(Provided passage begins)

Microsoft To Start Selling Windows 7 Add-On Support April 1st (computerworld.com)
AmiMoJo quotes Computerworld: Microsoft plans to start selling its Windows 7 add-on support beginning April 1. Labeled "Extended Security Updates" (ESU), the post-retirement support will give enterprise customers more time to purge their environments of Windows 7. From Windows 7's Jan. 14, 2020 end of support, ESU will provide security fixes for uncovered or reported vulnerabilities in the OS.
Patches will be issued only for bugs rated "Critical" or "Important" by Microsoft, the top two rankings in a four-step scoring system. ESU will be dealt out in one-year increments for up to three years and support will be sold on a per-device basis, rather than the per-user approach Microsoft has pushed for Windows 10 licensing. Costs for ESU will start out low — $25 or $50 per year per device — but will double each year, ending at $100 or $200 per device for the third and final year
Patches will be issued only for bugs rated "Critical" or "Important" by Microsoft, the top two rankings in a four-step scoring system. ESU will be dealt out in one-year increments for up to three years and support will be sold on a per-device basis, rather than the per-user approach Microsoft has pushed for Windows 10 licensing. Costs for ESU will start out low — $25 or $50 per year per device — but will double each year, ending at $100 or $200 per device for the third and final year
That's a fucking deal. Our company will definitely do it.
I don't respond to AC's.
Is someone planning on creating an unofficial Windows 7 service pack like they did for Windows XP?
They know people don't want to upgrade their "just works" Windows 7 environment, especially after the pain of having to upgrade from Windows XP just a few years ago, so they will use support extortion and will probably "leak" security holes out to Wannacry's programmers. Their end game is to get everyone on the upcoming "Windows 365" subscription treadmill so they will use the "support protection racket" for Windows 7. They knew exactly what they are doing by releasing it on that date (April 1). Unfortunately promises of the penguins saving us has failed to come every year for nearly two decades now.
Having poor quality software makes more money for Microsoft!
Lately, Windows users are not allowed to know what Windows updates actually do. In the past, for example, users were pushed to Windows 10, without giving their permission. So, now Windows 7 customers will be paying for updates that may be abusive.
Some of the many stories about Windows 10 indicate deliberate abuse of customers:
Windows 10 is possibly the worst spyware ever made. "Buried in the service agreement is permission to poke through everything on your PC." (Aug. 4, 2015)

(Provided passage ends)
(Record set begins)

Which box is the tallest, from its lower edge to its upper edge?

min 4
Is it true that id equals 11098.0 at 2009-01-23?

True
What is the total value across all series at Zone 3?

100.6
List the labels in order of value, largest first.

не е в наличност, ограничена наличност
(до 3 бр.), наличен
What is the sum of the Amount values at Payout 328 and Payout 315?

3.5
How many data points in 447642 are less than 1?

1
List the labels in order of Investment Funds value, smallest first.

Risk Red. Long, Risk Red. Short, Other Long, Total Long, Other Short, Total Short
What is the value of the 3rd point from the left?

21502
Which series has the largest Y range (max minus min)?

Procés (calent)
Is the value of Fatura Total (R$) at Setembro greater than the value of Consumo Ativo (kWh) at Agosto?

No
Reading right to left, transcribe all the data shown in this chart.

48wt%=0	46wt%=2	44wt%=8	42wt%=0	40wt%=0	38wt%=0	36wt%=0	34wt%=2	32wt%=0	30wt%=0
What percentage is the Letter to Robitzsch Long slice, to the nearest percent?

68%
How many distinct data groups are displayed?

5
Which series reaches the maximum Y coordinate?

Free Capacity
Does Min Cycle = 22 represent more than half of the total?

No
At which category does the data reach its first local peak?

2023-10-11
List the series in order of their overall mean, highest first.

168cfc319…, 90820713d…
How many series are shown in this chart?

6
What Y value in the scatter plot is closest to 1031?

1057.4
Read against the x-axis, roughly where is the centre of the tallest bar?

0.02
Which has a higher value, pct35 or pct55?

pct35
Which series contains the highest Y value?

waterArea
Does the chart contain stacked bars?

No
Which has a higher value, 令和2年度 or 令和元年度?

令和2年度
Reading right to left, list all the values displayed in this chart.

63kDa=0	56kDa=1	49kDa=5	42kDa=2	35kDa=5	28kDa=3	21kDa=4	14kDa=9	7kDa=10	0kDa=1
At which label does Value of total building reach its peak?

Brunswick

(Record set ends)

Required action A. Reproduce the stretch of the Windows 7 support text from "Microsoft To Start" through "vulnerabilities in the OS.".
Required action B. According to the Windows 7 support text, on what basis will Extended Security Updates be sold?
Required action C. Extend the Windows 7 support text, picking up after its final line.

Expected output A.
Microsoft To Start Selling Windows 7 Add-On Support April 1st (computerworld.com)
AmiMoJo quotes Computerworld: Microsoft plans to start selling its Windows 7 add-on support beginning April 1. Labeled "Extended Security Updates" (ESU), the post-retirement support will give enterprise customers more time to purge their environments of Windows 7. From Windows 7's Jan. 14, 2020 end of support, ESU will provide security fixes for uncovered or reported vulnerabilities in the OS.

Expected output B. On a per-device basis, rather than per user.

Expected output C.
Microsoft's Intolerable Windows 10 Aggression (May 27, 2016)
Microsoft is infesting Windows 10 with annoying ads (March 17, 2017)
Microsoft, stop sabotaging Windows 10. (March 21, 2017)
Uhhh...show me a version of Linux you don't have to pay support for that gets 10 years of patches WITHOUT upgrading, because if that is what qualifies for "bad service" I just wish I could get even half that for most of my devices.
Say what you will about their releases (Good Lord you couldn't pay me to run Windows 10, 8.1 with classic shell is a million times more stable) but I can't think of a single other company that gives 10 years (and in some cases more, geez they supported XP for what felt like an eternity) of security patches even on the lowest end consumer devices. Hell these days you can't even get 3 years of patches on a $1000+ Google phone when Google made the bloody thing, for a company like MSFT to support patches for 10 years on an OS that is 3 versions behind? Quite impressive IMHO.
ACs don't waste your time replying, your posts are never seen by me.
I paid for my Android phones up front, didn't get me more than a couple months worth of security patches.
And does modern software actually work on this LTS you speak of? Because I've found the big gotcha in Linux is a lack of a stable ABI (which is quite sad as MSFT has had one for what 2 decades now?) so that software requires kernel version x, GCC y which means you can't actually run up to date software that isn't backported by the distro. Again say what you will or make any excuses about how Linux doesn't need an ABI but I can install Win 7 right now and run the latest versions of pretty much all popular software out there OOTB.
ACs don't waste your time replying, your posts are never seen by me.